To some, this prioritisation of the war effort seemed an unwise muting, if not a traitorous abandonment, of the franchise cause. In the case of the WSPU, this stance, and Emmeline and Christabel Pankhurst’s persistent autocracy, led to further departures and the foundation of the Suffragettes of the Women’s Social and Political Union (October 1915) and the Independent Women’s Social and Political Union (March 1916). In Ireland, the IWFL also rejected the Pankhurst approach. This opposition was expressed in a poster by Francis Sheehy Skeffington (1878-1916) that demanded “Votes for Women Now – Damn Your War” and in Hanna Sheehy Skeffington’s warning in the Irish Citizen, ten days into the war, that

attempts will be made to induce women to abandon propaganda, to roll up the map of suffrage with the map of Europe, to forget their own pressing economic and political grievances (now more acute than ever) because of the ‘national crisis’.

They did not “roll up the map of suffrage” and their war-time campaigns included opposition to the Defence of the Realm Act, Regulation 40D, which re-introduced some elements of the notorious Contagious Diseases Acts of the 1860s.[4]

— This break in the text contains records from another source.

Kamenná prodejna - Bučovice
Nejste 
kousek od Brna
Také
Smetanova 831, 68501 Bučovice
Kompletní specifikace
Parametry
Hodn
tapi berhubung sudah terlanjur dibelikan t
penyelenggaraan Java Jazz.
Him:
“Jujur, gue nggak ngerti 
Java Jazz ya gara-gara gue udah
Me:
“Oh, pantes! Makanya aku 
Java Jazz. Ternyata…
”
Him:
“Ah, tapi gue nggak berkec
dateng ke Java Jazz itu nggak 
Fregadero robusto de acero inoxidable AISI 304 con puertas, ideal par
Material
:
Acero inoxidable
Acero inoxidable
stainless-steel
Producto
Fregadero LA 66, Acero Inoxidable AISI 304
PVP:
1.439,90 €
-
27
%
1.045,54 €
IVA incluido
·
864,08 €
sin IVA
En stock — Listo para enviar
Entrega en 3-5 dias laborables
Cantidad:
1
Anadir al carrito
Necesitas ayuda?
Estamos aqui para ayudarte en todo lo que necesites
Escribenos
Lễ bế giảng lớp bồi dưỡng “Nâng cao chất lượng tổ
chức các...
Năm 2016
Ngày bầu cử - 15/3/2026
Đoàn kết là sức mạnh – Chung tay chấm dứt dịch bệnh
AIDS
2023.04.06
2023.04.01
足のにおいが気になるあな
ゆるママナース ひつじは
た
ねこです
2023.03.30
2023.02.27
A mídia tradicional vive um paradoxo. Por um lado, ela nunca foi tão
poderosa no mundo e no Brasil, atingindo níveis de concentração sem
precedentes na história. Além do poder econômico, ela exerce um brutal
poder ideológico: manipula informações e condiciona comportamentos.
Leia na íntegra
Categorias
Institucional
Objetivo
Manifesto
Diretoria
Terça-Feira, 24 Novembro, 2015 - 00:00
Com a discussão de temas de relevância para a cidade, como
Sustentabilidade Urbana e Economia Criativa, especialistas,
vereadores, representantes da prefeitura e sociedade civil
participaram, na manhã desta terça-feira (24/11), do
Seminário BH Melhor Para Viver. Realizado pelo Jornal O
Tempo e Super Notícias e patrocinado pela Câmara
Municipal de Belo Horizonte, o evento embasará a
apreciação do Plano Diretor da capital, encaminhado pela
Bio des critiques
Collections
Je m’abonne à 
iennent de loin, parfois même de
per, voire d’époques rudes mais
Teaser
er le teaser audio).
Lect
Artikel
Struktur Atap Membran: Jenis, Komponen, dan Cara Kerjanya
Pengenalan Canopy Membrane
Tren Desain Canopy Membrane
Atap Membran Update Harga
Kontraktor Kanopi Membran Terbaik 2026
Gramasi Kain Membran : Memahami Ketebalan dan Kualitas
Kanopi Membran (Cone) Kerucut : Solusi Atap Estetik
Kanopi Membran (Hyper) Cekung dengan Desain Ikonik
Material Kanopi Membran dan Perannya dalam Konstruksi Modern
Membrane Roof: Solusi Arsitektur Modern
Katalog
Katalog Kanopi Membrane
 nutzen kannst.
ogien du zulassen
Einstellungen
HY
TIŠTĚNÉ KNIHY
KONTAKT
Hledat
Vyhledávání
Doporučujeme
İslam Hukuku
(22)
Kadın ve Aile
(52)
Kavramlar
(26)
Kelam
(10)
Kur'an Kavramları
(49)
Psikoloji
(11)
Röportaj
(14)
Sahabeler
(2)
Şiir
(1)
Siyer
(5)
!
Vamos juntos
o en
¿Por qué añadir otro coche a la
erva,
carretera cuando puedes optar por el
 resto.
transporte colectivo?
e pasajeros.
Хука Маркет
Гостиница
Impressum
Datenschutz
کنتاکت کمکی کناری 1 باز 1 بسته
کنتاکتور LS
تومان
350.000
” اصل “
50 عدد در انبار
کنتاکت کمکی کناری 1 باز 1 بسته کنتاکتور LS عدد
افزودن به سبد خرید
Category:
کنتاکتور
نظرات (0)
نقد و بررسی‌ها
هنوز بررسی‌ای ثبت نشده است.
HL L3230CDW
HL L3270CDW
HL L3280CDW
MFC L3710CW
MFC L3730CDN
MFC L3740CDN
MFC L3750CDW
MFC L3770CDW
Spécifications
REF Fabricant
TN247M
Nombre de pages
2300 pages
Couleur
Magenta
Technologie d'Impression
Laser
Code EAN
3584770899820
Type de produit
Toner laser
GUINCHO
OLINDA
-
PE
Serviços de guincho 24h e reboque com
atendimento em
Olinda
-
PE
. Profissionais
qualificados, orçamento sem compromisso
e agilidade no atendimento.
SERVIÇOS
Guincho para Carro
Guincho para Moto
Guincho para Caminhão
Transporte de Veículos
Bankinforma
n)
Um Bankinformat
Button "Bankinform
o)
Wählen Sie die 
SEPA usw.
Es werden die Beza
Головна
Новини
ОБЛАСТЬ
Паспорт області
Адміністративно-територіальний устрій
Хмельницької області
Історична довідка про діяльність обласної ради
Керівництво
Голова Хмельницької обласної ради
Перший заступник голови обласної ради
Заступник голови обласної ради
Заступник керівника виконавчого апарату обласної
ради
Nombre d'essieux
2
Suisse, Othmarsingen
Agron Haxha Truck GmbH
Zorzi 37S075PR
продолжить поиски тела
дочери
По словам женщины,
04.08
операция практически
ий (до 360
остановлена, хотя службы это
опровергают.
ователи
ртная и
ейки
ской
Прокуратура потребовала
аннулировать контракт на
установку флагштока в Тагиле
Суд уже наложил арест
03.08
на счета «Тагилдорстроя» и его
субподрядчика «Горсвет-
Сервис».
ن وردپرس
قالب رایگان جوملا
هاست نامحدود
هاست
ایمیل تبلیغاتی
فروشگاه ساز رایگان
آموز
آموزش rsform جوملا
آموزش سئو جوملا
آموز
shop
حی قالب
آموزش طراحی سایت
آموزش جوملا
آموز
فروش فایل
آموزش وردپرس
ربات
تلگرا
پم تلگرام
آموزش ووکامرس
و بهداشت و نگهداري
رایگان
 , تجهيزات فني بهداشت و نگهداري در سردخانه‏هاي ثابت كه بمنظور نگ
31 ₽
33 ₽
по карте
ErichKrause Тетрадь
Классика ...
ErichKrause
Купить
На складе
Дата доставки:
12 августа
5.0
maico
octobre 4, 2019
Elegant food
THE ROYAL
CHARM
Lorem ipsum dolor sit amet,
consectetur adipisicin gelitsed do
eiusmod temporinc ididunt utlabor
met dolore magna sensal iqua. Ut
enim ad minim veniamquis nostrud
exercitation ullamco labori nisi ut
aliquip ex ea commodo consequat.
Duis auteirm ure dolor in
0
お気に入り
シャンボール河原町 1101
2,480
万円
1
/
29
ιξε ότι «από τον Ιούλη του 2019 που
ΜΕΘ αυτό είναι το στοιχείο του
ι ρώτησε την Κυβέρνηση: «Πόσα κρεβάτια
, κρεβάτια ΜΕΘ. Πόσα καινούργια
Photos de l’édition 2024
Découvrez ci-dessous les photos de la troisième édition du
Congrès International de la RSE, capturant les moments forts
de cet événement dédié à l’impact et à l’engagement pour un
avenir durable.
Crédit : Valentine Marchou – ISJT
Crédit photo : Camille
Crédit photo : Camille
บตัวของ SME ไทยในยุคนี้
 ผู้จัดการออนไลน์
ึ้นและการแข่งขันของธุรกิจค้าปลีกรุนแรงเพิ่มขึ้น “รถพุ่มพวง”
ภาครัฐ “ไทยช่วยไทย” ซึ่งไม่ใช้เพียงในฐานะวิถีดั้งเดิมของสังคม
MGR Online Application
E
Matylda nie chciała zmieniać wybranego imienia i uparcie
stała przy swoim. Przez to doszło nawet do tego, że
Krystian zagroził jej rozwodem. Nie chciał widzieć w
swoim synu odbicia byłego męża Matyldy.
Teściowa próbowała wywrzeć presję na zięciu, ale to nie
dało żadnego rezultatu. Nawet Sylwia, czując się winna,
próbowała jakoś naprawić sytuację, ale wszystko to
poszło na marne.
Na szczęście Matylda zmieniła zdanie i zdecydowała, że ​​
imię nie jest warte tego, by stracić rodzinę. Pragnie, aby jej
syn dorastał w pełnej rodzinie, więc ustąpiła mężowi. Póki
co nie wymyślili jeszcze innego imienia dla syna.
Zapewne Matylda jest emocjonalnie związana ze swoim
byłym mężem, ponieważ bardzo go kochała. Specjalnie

In the case of the Sheehy Skeffingtons, Irish nationalist sentiment and the belief that suffragism should come first were combined with pacifist and internationalist tendencies. That combination of pacifism and internationalism also constituted an important strand within British suffragette and suffragist responses to the war. This was evident in outright opposition to the war, or in support for a negotiated settlement, by figures such as Sylvia Pankhurst of the ELFS, Charlotte Despard (1844-1939) of the WFL, the Pethick-Lawrences of the United Suffragists, and amongst a constituency within the NUWSS. Such women expressed their stance in various ways. These included demonstrations of solidarity with the women of the Central Powers, sometimes delivered through the International Women’s Suffrage Alliance or contributions to its paper, Jus Suffragii. In April 1915, delegations from Britain and Ireland attempted to attend an International Congress of Women at The Hague, which had been convened to demand for an end to the war. The government prevented this, and British attendees were limited to three who did not have to travel from the United Kingdom. Many did, however, establish links to the International Committee of Women for Permanent Peace, which emerged from the congress. It was later re-named the Women’s International League for Peace and Freedom.

Conclusion

The war ensured a widening of the male franchise in the United Kingdom and, in January 1917, an all-party committee recommended the simultaneous introduction of a limited female franchise. Lloyd George confirmed the government’s intention to deliver on this in March, and it became law through the Representation of the People Act the following February. This was the culmination of half a century of campaigning by suffragists and suffragettes, copper-fastened by women’s contribution to the war effort, which, as Nicoletta F. Gullace has stated, acted to “promote new ideas about gender and civic participation.”[5] These should not be understood as separate roots. Instead, the suffragists’ and suffragettes’ long campaign had helped to shape the nature of women’s war contribution, while their arguments did much to determine the ways in which that contribution was understood and rewarded.